Quand on pense à la maçonnerie, d’autres structures nous viennent en tête, particulièrement les monuments historiques, églises, châteaux, etc., est-ce que ce sont des structures qui vous intéressent dans vos travaux ?

Il y a effectivement une grande diversité dans les ouvrages de maçonnerie. La maçonnerie c’est un matériau compliqué, en tout cas ce n’est pas un matériau continu, ce qui implique des difficultés pour la modélisation. On ne le retrouve pas seulement sur les murs de soutènement mais aussi dans tous types d’infrastructures et de monuments (ponts, églises, etc.) qui peuvent être très anciens. Il y a actuellement une grande demande sur le sujet, autour de la reconstruction de Notre-Dame par exemple, pour à la fois restaurer les différentes structures mais aussi pour s’assurer de leur solidité et de leur préservation à l’avenir, notamment face au réchauffement climatique. Sur ce sujet, je vais faire un séjour de deux mois à Rome dans un laboratoire spécialisé dans la modélisation des monuments historiques. 

Vous avez réalisé une maquette que nous avons sous les yeux lors d’une fête de la science, pouvez-vous nous en parler et nous parler de l’intérêt de ce genre d’exercice ?  


C’est une maquette que j’avais présentée sur l’effet des pluies sur les murs de soutènement dans le cadre de la fête de la science en 2024 à des enfants. Je pense que ce genre d’événement est très important parce que c’est important que les citoyens se saisissent de ces questions pour développer leur connaissance et pour pousser à l’action les politiques sur ce genre de choses. C’est aussi l’occasion de faire naître des vocations, un des enfants présents était passionné par le sujet et m’a demandé comment devenir ingénieur en génie civil. Pour moi, c’est un exercice qui me permet de vulgariser mon travail, et par là même être confronté à des questions que je n’ai pas forcément l’habitude d’avoir et de remettre en question des certitudes. 

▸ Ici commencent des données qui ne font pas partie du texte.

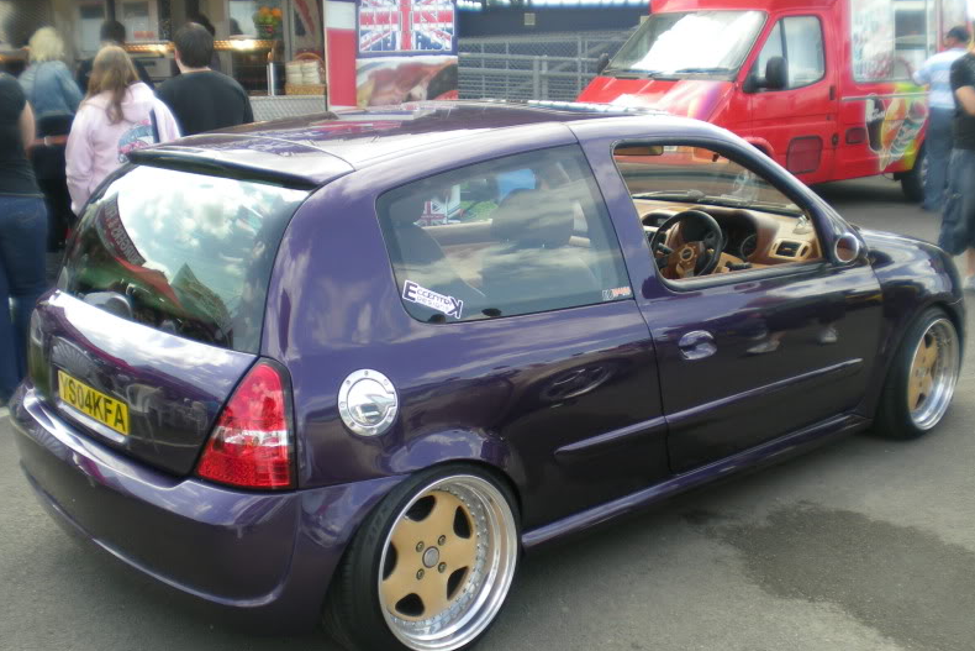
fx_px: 1083
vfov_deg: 33.4
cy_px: 342
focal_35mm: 40
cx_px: 490
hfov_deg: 48.5
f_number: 3.1
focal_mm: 6.3
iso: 50
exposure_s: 1/120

Au quotidien, comment s’organise votre travail de recherche ?


Mon quotidien c’est principalement la recherche au sein du laboratoire, où je travaille surtout sur la modélisation des structures et des effets des différents risques dont on a parlé sur elles. Mais la recherche ce n’est pas seulement ça, c’est aussi les échanges avec les autres chercheurs de l’université et à l’extérieur, avec tous nos partenaires et à l’international notamment dans le cadre de colloques. Ces échanges permettent d’enrichir mon travail, en élargissant mes perspectives. Je fais aussi de l’enseignement à l’ENTPE, auprès de futurs ingénieurs. Je pense que c’est une activité importante pour la recherche parce que ça permet non seulement de former mais aussi de se confronter également à leur curiosité et à leurs connaissances.

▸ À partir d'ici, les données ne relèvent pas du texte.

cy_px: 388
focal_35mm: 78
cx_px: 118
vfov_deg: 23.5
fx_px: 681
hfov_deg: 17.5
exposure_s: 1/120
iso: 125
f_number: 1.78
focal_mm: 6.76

Vous êtes actuellement en 2e année de thèse, est-ce que vous avez déjà prévu la suite que vous souhaitez donner à votre travail ? 


Après ma thèse, je pense travailler dans l’expertise en génie civil, en m’appuyant sur les connaissances, la réflexivité et la légitimité que me permettent d’avoir la thèse pour cela. C’est une manière de mobiliser la recherche pour faire avancer concrètement les infrastructures de sorte à ce qu’elles soient plus résistantes et plus sûrs face aux défis futurs.